■ ЗАДАНИЕ A:
Переведите на английский предложение из текста о Соймоновском проезде: «Первую советскую постройку в проезде принялись возводить лишь в конце 1920-х годов».
■ ЗАДАНИЕ B:
Подхватите текст о Соймоновском проезде и допишите его, начиная сразу после последнего предложения.

■ ВЫБРАННЫЙ ТЕКСТ:
***

Между тем уже в конце 1920-х годов всю местную среду обитания на Соймоновском поджидали самые сокрушительные перемены. С момента возведения дома Перцова, то есть с 1907 года, в здешний архитектурный ландшафт, где доминировал величавый белокаменный собор храма Христа Спасителя, ничего не вмешивалось. Первую советскую постройку в проезде принялись возводить лишь в конце 1920-х годов. Это был ныне сильно переделанный – особенно внутри – дом номер 5, выходящий торцом в 3-й Обыденский переулок. Здание, построенное в ставшем модном тогда конструктивистском стиле по заказу Белорусско-Балтийского общества для работников железнодорожного ведомства, а также сотрудников газеты «Гудок», несомненно, принадлежало к памятникам архитектуры. Тем не менее в преддверии нынешнего века его не только до неузнаваемости перепрофилировали, но даже не удосужились хотя бы отметить памятной доской проживавших здесь известных людей.

***

■ ВЫДЕРЖКА ИЗ ДАННЫХ:
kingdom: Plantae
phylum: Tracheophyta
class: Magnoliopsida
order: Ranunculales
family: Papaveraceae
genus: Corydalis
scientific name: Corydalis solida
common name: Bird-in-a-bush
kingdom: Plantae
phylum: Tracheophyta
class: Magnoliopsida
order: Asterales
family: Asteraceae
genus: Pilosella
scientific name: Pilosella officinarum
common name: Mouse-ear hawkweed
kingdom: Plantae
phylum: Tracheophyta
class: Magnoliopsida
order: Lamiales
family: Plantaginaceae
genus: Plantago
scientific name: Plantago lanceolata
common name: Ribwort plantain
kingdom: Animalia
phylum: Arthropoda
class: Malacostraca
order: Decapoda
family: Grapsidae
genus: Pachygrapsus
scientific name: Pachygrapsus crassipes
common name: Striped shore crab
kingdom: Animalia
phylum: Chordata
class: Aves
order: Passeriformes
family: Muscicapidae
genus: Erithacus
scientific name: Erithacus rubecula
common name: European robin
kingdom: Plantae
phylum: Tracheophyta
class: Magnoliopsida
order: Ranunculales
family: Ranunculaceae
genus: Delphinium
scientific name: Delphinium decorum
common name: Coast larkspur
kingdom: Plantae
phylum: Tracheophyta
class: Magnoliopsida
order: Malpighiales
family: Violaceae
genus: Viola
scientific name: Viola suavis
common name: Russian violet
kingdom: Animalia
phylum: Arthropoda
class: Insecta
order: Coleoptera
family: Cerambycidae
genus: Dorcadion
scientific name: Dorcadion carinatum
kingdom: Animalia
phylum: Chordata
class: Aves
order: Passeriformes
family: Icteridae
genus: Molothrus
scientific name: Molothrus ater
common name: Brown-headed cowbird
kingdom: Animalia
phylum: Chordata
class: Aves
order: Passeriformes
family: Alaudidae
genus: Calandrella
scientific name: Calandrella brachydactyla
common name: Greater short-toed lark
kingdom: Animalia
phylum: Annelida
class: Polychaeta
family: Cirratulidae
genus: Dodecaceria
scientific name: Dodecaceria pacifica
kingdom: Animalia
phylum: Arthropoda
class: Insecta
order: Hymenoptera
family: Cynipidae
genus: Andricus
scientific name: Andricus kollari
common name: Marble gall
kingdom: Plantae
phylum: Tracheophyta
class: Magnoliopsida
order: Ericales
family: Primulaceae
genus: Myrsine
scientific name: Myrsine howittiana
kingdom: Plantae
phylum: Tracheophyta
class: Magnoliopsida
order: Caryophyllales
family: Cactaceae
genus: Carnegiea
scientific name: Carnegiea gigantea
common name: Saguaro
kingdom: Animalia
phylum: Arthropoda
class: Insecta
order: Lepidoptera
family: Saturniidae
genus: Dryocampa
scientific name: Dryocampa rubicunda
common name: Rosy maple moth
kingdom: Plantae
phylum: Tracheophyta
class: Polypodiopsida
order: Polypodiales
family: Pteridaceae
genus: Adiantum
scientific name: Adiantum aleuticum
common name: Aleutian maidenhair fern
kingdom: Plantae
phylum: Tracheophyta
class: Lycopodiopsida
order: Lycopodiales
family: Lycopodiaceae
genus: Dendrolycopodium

***

■ РЕЗУЛЬТАТ A:
Construction of the first Soviet building in the passage began only in the late 1920s.

■ РЕЗУЛЬТАТ B:
А ведь по крайней мере об одном из них никак нельзя умолчать. Да и еще одного можно было бы упомянуть по контрасту. Я здесь имею в виду писателя Илью Ильфа. И для сравнения – Федора Гладкова.

Почти забытый дважды лауреат

Последнего «подняли на щит» после опубликования в 1925 году романа «Цемент». Творение Гладкова объявили первым и чуть ли не образцовым произведением молодой советской литературы на производственную тему. И хотя некоторые злопыхатели-критики поговаривали, что главный герой «Цемента» был списан с быстро впадающего в официальную опалу Льва Троцкого, тон в определении, что в искусстве хорошо, а что плохо, задавали не они, а на самом верху. Поэтому поселившийся неподалеку от Кремля писатель и далее уверенно шагал по пути, сделавшему его четверть века спустя лауреатом двух Сталинских премий, депутатом Верховного Совета страны и членом правления Союза писателей СССР.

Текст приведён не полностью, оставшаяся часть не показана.